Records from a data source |
◇ ◇ ◇ ◇

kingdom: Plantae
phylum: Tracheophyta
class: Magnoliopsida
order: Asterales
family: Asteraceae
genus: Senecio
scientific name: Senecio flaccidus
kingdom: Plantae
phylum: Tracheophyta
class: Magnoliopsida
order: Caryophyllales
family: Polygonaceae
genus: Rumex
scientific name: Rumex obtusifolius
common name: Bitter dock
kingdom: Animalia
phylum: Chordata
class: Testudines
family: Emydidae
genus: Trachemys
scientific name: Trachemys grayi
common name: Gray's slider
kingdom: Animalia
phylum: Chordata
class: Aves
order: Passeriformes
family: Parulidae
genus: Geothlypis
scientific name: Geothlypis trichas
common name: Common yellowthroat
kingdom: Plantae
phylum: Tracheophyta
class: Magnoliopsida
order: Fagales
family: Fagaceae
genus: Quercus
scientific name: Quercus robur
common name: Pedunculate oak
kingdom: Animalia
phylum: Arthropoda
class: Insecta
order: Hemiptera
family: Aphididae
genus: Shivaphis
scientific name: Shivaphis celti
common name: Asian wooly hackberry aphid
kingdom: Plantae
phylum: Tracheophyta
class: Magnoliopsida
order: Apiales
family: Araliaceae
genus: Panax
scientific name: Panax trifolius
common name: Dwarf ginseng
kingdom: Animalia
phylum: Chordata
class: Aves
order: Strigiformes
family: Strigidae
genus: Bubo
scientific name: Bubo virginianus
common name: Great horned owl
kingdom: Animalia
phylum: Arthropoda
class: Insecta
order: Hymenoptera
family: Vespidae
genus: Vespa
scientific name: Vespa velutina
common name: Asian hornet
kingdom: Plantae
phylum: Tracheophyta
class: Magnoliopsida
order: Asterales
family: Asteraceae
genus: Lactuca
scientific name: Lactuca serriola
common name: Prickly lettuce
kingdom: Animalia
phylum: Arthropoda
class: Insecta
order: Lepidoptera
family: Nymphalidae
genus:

◇ ◇ ◇ ◇

Work to complete | Repeat every line of all the entries above without changing anything.

Written answer |
kingdom: Plantae
phylum: Tracheophyta
class: Magnoliopsida
order: Asterales
family: Asteraceae
genus: Senecio
scientific name: Senecio flaccidus
kingdom: Plantae
phylum: Tracheophyta
class: Magnoliopsida
order: Caryophyllales
family: Polygonaceae
genus: Rumex
scientific name: Rumex obtusifolius
common name: Bitter dock
kingdom: Animalia
phylum: Chordata
class: Testudines
family: Emydidae
genus: Trachemys
scientific name: Trachemys grayi
common name: Gray's slider
kingdom: Animalia
phylum: Chordata
class: Aves
order: Passeriformes
family: Parulidae
genus: Geothlypis
scientific name: Geothlypis trichas
common name: Common yellowthroat
kingdom: Plantae
phylum: Tracheophyta
class: Magnoliopsida
order: Fagales
family: Fagaceae
genus: Quercus
scientific name: Quercus robur
common name: Pedunculate oak
kingdom: Animalia
phylum: Arthropoda
class: Insecta
order: Hemiptera
family: Aphididae
genus: Shivaphis
scientific name: Shivaphis celti
common name: Asian wooly hackberry aphid
kingdom: Plantae
phylum: Tracheophyta
class: Magnoliopsida
order: Apiales
family: Araliaceae
genus: Panax
scientific name: Panax trifolius
common name: Dwarf ginseng
kingdom: Animalia
phylum: Chordata
class: Aves
order: Strigiformes
family: Strigidae
genus: Bubo
scientific name: Bubo virginianus
common name: Great horned owl
kingdom: Animalia
phylum: Arthropoda
class: Insecta
order: Hymenoptera
family: Vespidae
genus: Vespa
scientific name: Vespa velutina
common name: Asian hornet
kingdom: Plantae
phylum: Tracheophyta
class: Magnoliopsida
order: Asterales
family: Asteraceae
genus: Lactuca
scientific name: Lactuca serriola
common name: Prickly lettuce
kingdom: Animalia
phylum: Arthropoda
class: Insecta
order: Lepidoptera
family: Nymphalidae
genus:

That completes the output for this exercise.